Kernel cuTile.jl cuTile Python cuTile.jl in comparison with
cuTile Python
Vector addition 838 GB/s 843 GB/s 99%
Matrix transpose 797 GB/s 812 GB/s 98%
Matrix multiplication 50.9 TFLOPS 50.5 TFLOPS 100%
Batch matrix multiply 43.0 TFLOPS 47.5 TFLOPS 91%
Table 1. Performance comparison of common GPU kernels when using Julia or Python because the front-end

Some kernels with more complex control flow, similar to layer normalization or FFT, don’t reach full performance parity, because the cuTile.jl compiler remains to be maturing. These are tracked as known issues and are actively being worked on.

How cuTile.jl works

cuTile.jl uses a custom Julia compiler that intercepts standard library calls similar to +, sum, reshape, and routes them to Tile IR operations. The resulting IR is then lowered to Tile IR bytecode, the identical binary format that cuTile Python produces. From there, the NVIDIA tileiras compiler handles the ultimate compilation to GPU machine code.

The generated Tile IR might be inspected for any kernel:

julia> ct.@device_code_tiled ct.launch(vadd, grid, a, b, c, ct.Constant(16))
cuda_tile.module @kernels {
  entry @vadd(%arg0: tile>, %arg1: tile, ...) {
    ...
    return
  }
}

This transparency is beneficial for debugging and for understanding how high-level Julia code maps to tile operations.

Current status of cuTile.jl

cuTile.jl is an experimental, open-source package under lively development at JuliaGPU/cuTile.jl.
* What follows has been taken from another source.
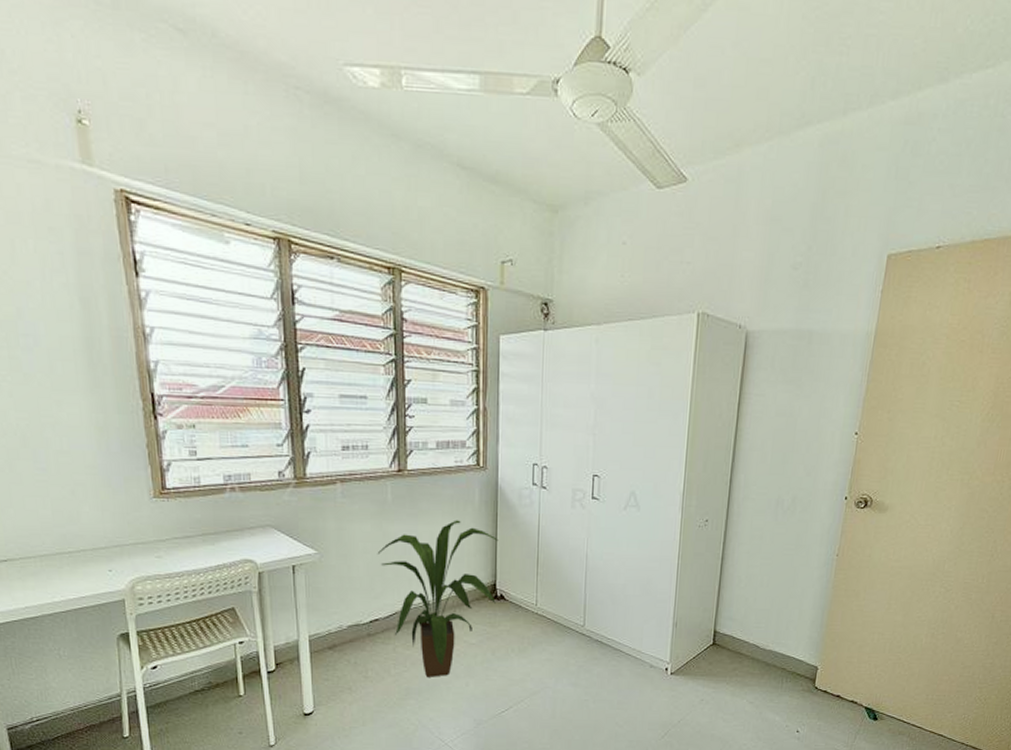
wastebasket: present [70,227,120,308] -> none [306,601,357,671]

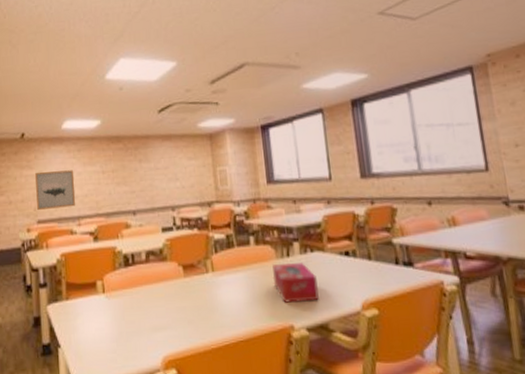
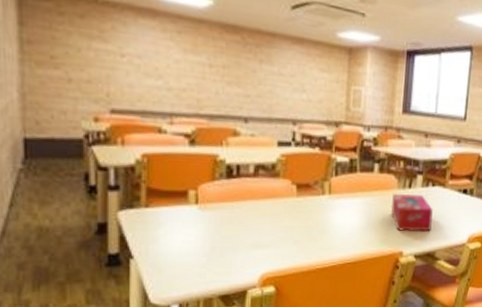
wall art: present [35,170,76,211] -> none [110,47,170,101]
It supports a broad set of tile operations similar to memory access, arithmetic, reductions, scans, matrix multiply, shape manipulation, and atomics. It also includes working examples for vector addition, matrix multiplication, transpose, batch matrix multiply, layer normalization, and FFT.

That said, that is early-stage software, and:

  • Not all cuTile features are implemented.
  • Some Julia language features (notably iterator-based ‘for’ loops) aren’t supported in kernels or generate inefficient code
  • The combination with CUDA.jl needs to enhance to facilitate coexistence with SIMT kernels.
  • APIs may change all of sudden.

The project builds on Julia’s existing GPU ecosystem, integrating with CUDA.jl for array management and kernel launching. Users who’re already writing GPU code in Julia with CUDA.jl will find the transition to tile-based programming straightforward.

Getting began

Identical to cuTile Python, cuTile.jl requires an NVIDIA Blackwell GPU and an NVIDIA driver for CUDA 13 or higher. The package also requires Julia 1.11 or higher.

Launch Julia, and press `]` from the REPL to enter the integrated package manager to put in cuTile.jl:

pkg> add cuTile

pkg> # when you want, run the test suite
     test cuTile

The GitHub comprises a full list of supported operations and detailed documentation on how cuTile.jl differs from each cuTile Python and standard Julia.